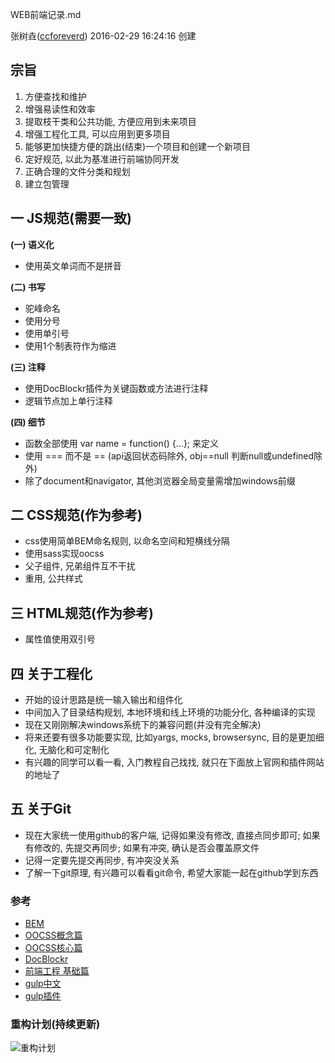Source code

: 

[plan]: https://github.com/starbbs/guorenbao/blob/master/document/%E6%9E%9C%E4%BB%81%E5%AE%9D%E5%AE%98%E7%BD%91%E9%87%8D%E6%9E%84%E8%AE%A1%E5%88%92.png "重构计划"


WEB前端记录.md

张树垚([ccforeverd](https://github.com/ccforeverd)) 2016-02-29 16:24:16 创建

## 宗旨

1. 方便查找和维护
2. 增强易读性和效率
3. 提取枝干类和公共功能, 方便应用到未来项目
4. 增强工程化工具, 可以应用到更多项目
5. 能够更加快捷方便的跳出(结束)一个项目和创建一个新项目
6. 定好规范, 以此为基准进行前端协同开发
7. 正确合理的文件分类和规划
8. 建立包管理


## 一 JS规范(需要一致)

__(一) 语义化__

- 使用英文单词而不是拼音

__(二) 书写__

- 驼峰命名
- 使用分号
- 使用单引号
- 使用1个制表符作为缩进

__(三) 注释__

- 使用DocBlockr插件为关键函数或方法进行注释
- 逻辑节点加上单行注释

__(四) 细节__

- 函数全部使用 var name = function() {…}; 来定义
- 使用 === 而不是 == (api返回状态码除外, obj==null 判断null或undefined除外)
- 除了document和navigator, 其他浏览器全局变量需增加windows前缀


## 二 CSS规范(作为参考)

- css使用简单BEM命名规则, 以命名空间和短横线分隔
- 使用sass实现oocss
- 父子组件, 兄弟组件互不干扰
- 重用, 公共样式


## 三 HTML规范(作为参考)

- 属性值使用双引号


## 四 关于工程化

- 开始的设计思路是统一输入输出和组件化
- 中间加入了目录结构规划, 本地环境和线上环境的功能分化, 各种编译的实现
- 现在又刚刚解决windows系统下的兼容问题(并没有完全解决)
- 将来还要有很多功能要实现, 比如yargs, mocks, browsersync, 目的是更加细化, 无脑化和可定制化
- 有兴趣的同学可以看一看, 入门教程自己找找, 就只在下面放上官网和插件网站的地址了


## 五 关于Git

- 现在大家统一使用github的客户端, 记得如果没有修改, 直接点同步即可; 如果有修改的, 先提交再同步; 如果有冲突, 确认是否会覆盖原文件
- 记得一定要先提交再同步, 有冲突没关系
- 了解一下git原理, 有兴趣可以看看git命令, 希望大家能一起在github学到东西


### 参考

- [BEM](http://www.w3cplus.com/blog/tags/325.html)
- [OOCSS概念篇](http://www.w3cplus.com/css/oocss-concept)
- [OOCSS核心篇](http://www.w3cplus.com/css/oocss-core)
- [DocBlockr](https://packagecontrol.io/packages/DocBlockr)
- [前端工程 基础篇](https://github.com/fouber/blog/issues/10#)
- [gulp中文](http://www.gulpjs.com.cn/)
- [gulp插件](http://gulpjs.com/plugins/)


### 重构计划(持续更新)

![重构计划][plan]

Detalles del problema
Indica cuántas líneas de los datos de arriba contienen la cadena "plan". Responde únicamente con el número.

Respuesta
2